TUGAS KERJA -> Salin kembali bagian kutipan teks mulai dari "Jurnal1Jambi.Com,- Dalam ruang" sampai dengan "dan turut tergugat.", lalu tukar "babak" dengan "tahap".

KUTIPAN TEKS ->
☆ ☆ ☆ ☆ ☆
Jurnal1Jambi.Com,- Dalam ruang sidang yang semakin riuh oleh perdebatan hukum dan pembelaan institusi, perkara gugatan class action atas Instruksi Gubernur Jambi terkait batubara kini memasuki babak yang kian kompleks. Lembaga Perlindungan Konsumen Nusantara Indonesia (LPKNI) berdiri sebagai penggugat, sementara Gubernur Jambi dan lima pejabat tinggi lainnya duduk sebagai tergugat dan turut tergugat.

LPKNI, dalam kapasitasnya sebagai wakil konsumen, menyeret Gubernur Jambi ke meja hijau atas dugaan kelalaian dalam mengatur operasional angkutan batubara yang dinilai merugikan publik. Tak hanya itu, lima pihak lain yakni Ketua DPRD Provinsi Jambi, Kapolda Jambi (melalui Dirlantas), Danrem 042/Garuda Putih, Kejaksaan Tinggi Jambi, dan Sekda Provinsi Jambi, turut diseret sebagai turut tergugat dalam perkara yang terdaftar dengan nomor 23/Pdt.G/2025/PN Jambi.

Pihak Gubernur Jambi melalui kuasa hukumnya dari tim Jaksa Pengacara Negara (JPN) dengan tegas membantah seluruh dalil yang diajukan LPKNI. Mereka menilai gugatan tersebut tidak memenuhi unsur formil dan materil dari sebuah class action sebagaimana diatur dalam hukum acara perdata. Dalam surat tanggapan yang mereka sampaikan ke majelis hakim, termaktub permintaan agar gugatan dinyatakan tidak sah dan pemeriksaan perkara dihentikan.
☆ ☆ ☆ ☆ ☆
CUPLIKAN DATA ->
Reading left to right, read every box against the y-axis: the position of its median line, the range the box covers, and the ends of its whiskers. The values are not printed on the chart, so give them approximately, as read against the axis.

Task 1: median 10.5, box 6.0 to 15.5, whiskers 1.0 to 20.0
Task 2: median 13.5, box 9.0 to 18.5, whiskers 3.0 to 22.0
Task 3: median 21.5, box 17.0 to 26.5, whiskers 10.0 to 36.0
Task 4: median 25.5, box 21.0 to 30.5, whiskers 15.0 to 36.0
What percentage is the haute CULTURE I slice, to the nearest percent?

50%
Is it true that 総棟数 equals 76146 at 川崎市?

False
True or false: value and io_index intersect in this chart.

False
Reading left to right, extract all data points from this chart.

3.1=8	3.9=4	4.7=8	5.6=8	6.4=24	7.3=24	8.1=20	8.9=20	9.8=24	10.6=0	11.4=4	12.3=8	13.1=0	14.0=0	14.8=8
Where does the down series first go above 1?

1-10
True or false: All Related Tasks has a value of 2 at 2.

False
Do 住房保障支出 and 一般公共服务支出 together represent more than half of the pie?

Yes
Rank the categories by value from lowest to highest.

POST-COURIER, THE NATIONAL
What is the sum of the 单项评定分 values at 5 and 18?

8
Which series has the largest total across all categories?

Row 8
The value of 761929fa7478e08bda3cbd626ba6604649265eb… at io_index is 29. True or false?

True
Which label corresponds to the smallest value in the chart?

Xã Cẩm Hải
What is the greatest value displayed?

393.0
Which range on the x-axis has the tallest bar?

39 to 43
☆ ☆ ☆ ☆ ☆
JAWABAN TUGAS ->
Jurnal1Jambi.Com,- Dalam ruang sidang yang semakin riuh oleh perdebatan hukum dan pembelaan institusi, perkara gugatan class action atas Instruksi Gubernur Jambi terkait batubara kini memasuki tahap yang kian kompleks. Lembaga Perlindungan Konsumen Nusantara Indonesia (LPKNI) berdiri sebagai penggugat, sementara Gubernur Jambi dan lima pejabat tinggi lainnya duduk sebagai tergugat dan turut tergugat.